(RECORD EXTRACTS):

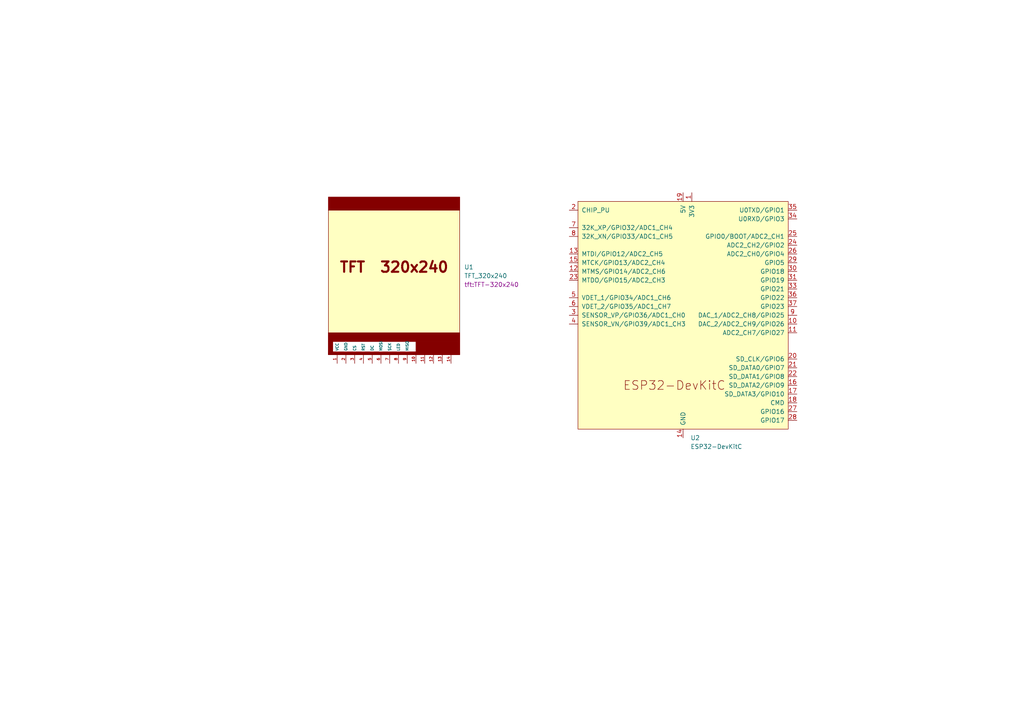
<source format=kicad_sch>
(kicad_sch
	(version 20250114)
	(generator "eeschema")
	(generator_version "9.0")
	(uuid "c706aaba-418d-4b79-bea7-2d69515e54e7")
	(paper "A4")
	
	(symbol
		(lib_id "tft_320x240:TFT_320x240")
		(at 114.3 102.87 0)
		(unit 1)
		(exclude_from_sim no)
		(in_bom yes)
		(on_board yes)
		(dnp no)
		(fields_autoplaced yes)
		(uuid "101207a1-2f60-4708-9009-bfc6e48524c4")
		(property "Reference" "U1"
			(at 134.62 77.4699 0)
			(effects
				(font
					(size 1.27 1.27)
				)
				(justify left)
			)
		)
		(property "Value" "TFT_320x240"
			(at 134.62 80.0099 0)
			(effects
				(font
					(size 1.27 1.27)
				)
				(justify left)
			)
		)
		(property "Footprint" "tft:TFT-320x240"
			(at 134.62 82.5499 0)
			(effects
				(font
					(size 1.27 1.27)
				)
				(justify left)
			)
		)
		(property "Datasheet" ""
			(at 322.58 80.645 0)
			(effects
				(font
					(size 1.27 1.27)
				)
				(hide yes)
			)
		)
		(property "Description" ""
			(at 114.3 102.87 0)
			(effects
				(font
					(size 1.27 1.27)
				)
				(hide yes)
			)
		)
		(pin "12"
			(uuid "514959a5-315e-4857-b947-f45617eb236e")
		)
		(pin "14"
			(uuid "96da0a32-edf2-45cb-9b54-eeee6f7e412b")
		)
		(pin "7"
			(uuid "ab5564cc-d7e3-452b-ab50-3eec8d8d4dc2")
		)
		(pin "4"
			(uuid "ae04487e-c5be-4f0a-986d-cdca664c1644")
		)
		(pin "9"
			(uuid "7b18d9dd-627a-443e-970c-169176d5659c")
		)
		(pin "6"
			(uuid "e728437b-658f-48d0-a89c-e81a49e33c2f")
		)
		(pin "11"
			(uuid "ad82c9c3-c272-4d48-a518-5940a32eed1b")
		)
		(pin "5"
			(uuid "4e8e1197-020d-47ed-88f8-32859fc3b346")
		)
		(pin "2"
			(uuid "37d54e57-25f3-467e-a657-b8cdf5debc54")
		)
		(pin "8"
			(uuid "5422063f-188b-4f9e-a7f1-d2dd50486c77")
		)
		(pin "13"
			(uuid "35f35f36-11c8-45e6-8cfc-7413cf2bb575")
		)
		(pin "3"
			(uuid "590638b5-b8b8-405e-b225-dcd1e40f7394")
		)
		(pin "10"
			(uuid "5c31c6ed-d7fb-4bd6-9bd0-a09a42854aa1")
		)
		(pin "1"
			(uuid "709eb971-08bf-433e-9ae0-043ec270c54c")
		)
		(instances
			(project ""
				(path "/c706aaba-418d-4b79-bea7-2d69515e54e7"
					(reference "U1")
					(unit 1)
				)
			)
		)
	)
	(symbol
		(lib_id "Espressif:ESP32-DevKitC")
		(at 198.12 91.44 0)
		(unit 1)
		(exclude_from_sim no)
		(in_bom yes)
		(on_board yes)
		(dnp no)
		(fields_autoplaced yes)
		(uuid "18e4f40a-0e76-427d-9677-74caa21a3f52")
		(property "Reference" "U2"
			(at 200.2633 127 0)
			(effects
				(font
					(size 1.27 1.27)
				)
				(justify left)
			)
		)
		(property "Value" "ESP32-DevKitC"
			(at 200.2633 129.54 0)
			(effects
				(font
					(size 1.27 1.27)
				)
				(justify left)
			)
		)
		(property "Footprint" "Espressif:ESP32-DevKitC"
			(at 198.12 134.62 0)
			(effects
				(font
					(size 1.27 1.27)
				)
				(hide yes)
			)
		)
		(property "Datasheet" "https://docs.espressif.com/projects/esp-idf/zh_CN/latest/esp32/hw-reference/esp32/get-started-devkitc.html"
			(at 198.12 137.16 0)
			(effects
				(font
					(size 1.27 1.27)
				)
				(hide yes)
			)
		)
		(property "Description" "Development Kit"
			(at 198.12 91.44 0)
			(effects
				(font
					(size 1.27 1.27)
				)
				(hide yes)
			)
		)
		(pin "21"
			(uuid "dc5904dc-2dce-447b-82c2-3584571f855f")
		)
		(pin "18"
			(uuid "e7c05e3d-ade9-4359-9c7f-ac290b29e6bd")
		)
		(pin "16"
			(uuid "7fd6f3c4-4f1b-4908-8f2e-efaade06b2a6")
		)
		(pin "31"
			(uuid "37dd2d9f-8c18-4569-b49a-f30140fcb337")
		)
		(pin "28"
			(uuid "7ab57c20-7450-4756-861a-7cb75d46c617")
		)
		(pin "17"
			(uuid "863a8936-1e4e-4944-a1ea-700ac03cf74e")
		)
		(pin "33"
			(uuid "08fe8cae-916e-4ffa-b3fc-15d8685e35ac")
		)
		(pin "11"
			(uuid "e1ba5512-0ed6-4160-be89-66ba6135084e")
		)
		(pin "20"
			(uuid "4ac70a4f-c820-460d-8a2c-f7efcb1fc90b")
		)
		(pin "22"
			(uuid "0d770424-e484-42a9-a978-3417b2bb57d6")
		)
		(pin "27"
			(uuid "405bcdf5-3947-4d6f-8330-85abda90e902")
		)
		(pin "30"
			(uuid "d9ccf708-1260-4d99-ba04-2da0862af465")
		)
		(pin "36"
			(uuid "0add7c02-e573-4f7f-b2c6-12eeb54fa0f6")
		)
		(pin "29"
			(uuid "9114763d-1e24-4251-a24c-c4ffcd770cd2")
		)
		(pin "37"
			(uuid "6e5fe120-2ca6-4c83-8ac5-52cc75c6aaed")
		)
		(pin "9"
			(uuid "f8dab442-32a2-406a-84f5-30bda28d028d")
		)
		(pin "10"
			(uuid "7e731a62-344e-4ce2-93a6-878fa946ab41")
		)
		(pin "32"
			(uuid "530d0c69-15ec-4aa8-a533-a249bfd8fbe2")
		)
		(pin "1"
			(uuid "998590af-f17d-4386-a0a1-8b6d708e00b6")
		)
		(pin "35"
			(uuid "8b7c6994-ef4d-4b62-9c75-f662da0c285b")
		)
		(pin "34"
			(uuid "3b05a613-1592-43b7-8004-f03c84a9ef41")
		)
		(pin "19"
			(uuid "9385c0d7-df38-4333-b534-ec118cf23a02")
		)
		(pin "4"
			(uuid "0759bfcb-e2a7-4358-a0bc-3d01cac640b6")
		)
		(pin "38"
			(uuid "1dc3ec21-9d95-4223-9b93-fc0705c5174d")
		)
		(pin "14"
			(uuid "193b4cd6-8958-4e2f-a635-f124b851e762")
		)
		(pin "25"
			(uuid "2a717dea-cd94-430f-9874-a54f6bef930a")
		)
		(pin "23"
			(uuid "b4e60b48-7f54-4592-a2b1-c952f3e3a995")
		)
		(pin "24"
			(uuid "08182ac3-751a-47e6-9223-c9a0359642ab")
		)
		(pin "26"
			(uuid "0961e411-a9ac-44ae-a3a9-625bc1c974fe")
		)
		(pin "12"
			(uuid "6fe5fc96-95e6-4125-aa72-a1c2aee02667")
		)
		(pin "7"
			(uuid "9516dfb3-142a-4685-9ca8-5589cf9e44e8")
		)
		(pin "8"
			(uuid "ee749c1b-53bd-4437-a06e-213b36d89dcd")
		)
		(pin "2"
			(uuid "4cf927bd-9154-475e-8a54-c6a38156da37")
		)
		(pin "13"
			(uuid "f401ef1e-6b0d-4738-aa0d-666b57702cd4")
		)
		(pin "15"
			(uuid "75123fd0-2bb2-4b8f-a29e-e6baacf326e2")
		)
		(pin "5"
			(uuid "158827fe-1931-444a-90cd-ea62a4360c22")
		)
		(pin "6"
			(uuid "8f4aeb4b-54d8-4a78-ba7c-22a15bfd2a59")
		)
		(pin "3"
			(uuid "336c547e-3cd8-4a61-b94b-41502fd89c49")
		)
		(instances
			(project ""
				(path "/c706aaba-418d-4b79-bea7-2d69515e54e7"
					(reference "U2")
					(unit 1)
				)
			)
		)
	)
	(sheet_instances
		(path "/"
			(page "1")
		)
	)
	(embedded_fonts no)
)

</source>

(TASK GOAL): Please filter the data down to the lines containing the word "Datasheet".

(RESPONSE TO THE TASK):
		(property "Datasheet" ""
		(property "Datasheet" "https://docs.espressif.com/projects/esp-idf/zh_CN/latest/esp32/hw-reference/esp32/get-started-devkitc.html"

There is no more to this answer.